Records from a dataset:
══════════════════════════════
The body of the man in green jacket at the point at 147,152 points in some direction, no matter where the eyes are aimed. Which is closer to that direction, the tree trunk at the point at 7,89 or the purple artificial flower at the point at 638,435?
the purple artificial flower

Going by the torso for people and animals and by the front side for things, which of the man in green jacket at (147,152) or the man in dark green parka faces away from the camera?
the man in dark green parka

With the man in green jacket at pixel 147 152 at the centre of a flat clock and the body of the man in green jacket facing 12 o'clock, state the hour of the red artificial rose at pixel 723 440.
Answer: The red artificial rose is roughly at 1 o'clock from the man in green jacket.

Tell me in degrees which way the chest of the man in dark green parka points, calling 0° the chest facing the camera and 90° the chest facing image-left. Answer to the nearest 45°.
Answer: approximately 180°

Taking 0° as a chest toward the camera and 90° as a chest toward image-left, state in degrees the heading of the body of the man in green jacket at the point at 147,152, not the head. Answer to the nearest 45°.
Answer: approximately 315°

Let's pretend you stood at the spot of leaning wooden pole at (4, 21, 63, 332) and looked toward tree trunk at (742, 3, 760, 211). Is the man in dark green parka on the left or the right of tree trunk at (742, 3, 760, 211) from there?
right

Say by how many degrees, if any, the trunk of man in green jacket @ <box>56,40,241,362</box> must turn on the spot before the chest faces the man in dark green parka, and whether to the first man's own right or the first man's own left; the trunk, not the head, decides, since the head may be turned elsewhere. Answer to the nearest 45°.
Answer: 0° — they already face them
══════════════════════════════
Reproduce all of the records above word for word, keeping every line unchanged.

The body of the man in green jacket at the point at 147,152 points in some direction, no matter where the eyes are aimed. Which is closer to that direction, the tree trunk at the point at 7,89 or the purple artificial flower at the point at 638,435?
the purple artificial flower

Going by the torso for people and animals and by the front side for things, which of the man in green jacket at (147,152) or the man in dark green parka faces away from the camera?
the man in dark green parka

With the man in green jacket at pixel 147 152 at the centre of a flat clock and the body of the man in green jacket facing 12 o'clock, state the hour of the red artificial rose at pixel 723 440.
Answer: The red artificial rose is roughly at 1 o'clock from the man in green jacket.

Tell me in degrees which way the chest of the man in dark green parka points, calling 0° the chest facing the camera and 90° the chest facing image-left. Answer to the nearest 45°.
Answer: approximately 180°

Taking 0° as a chest toward the camera and 90° as a chest toward image-left, state in degrees the heading of the body of the man in green jacket at the point at 147,152, not the head. Answer to the nearest 45°.
Answer: approximately 315°

Let's pretend you stood at the spot of leaning wooden pole at (4, 21, 63, 332) and looked toward tree trunk at (742, 3, 760, 211). Is the man in dark green parka on the left or the right of tree trunk at (742, 3, 760, 211) from there?
right

Say by how many degrees, if any, the trunk of man in green jacket @ <box>56,40,241,362</box> must turn on the spot before the chest faces the man in dark green parka, and whether to the first man's own right or the first man's own left; the trunk, not the head, decides, since the head may be turned elsewhere. Answer to the nearest 45°.
Answer: 0° — they already face them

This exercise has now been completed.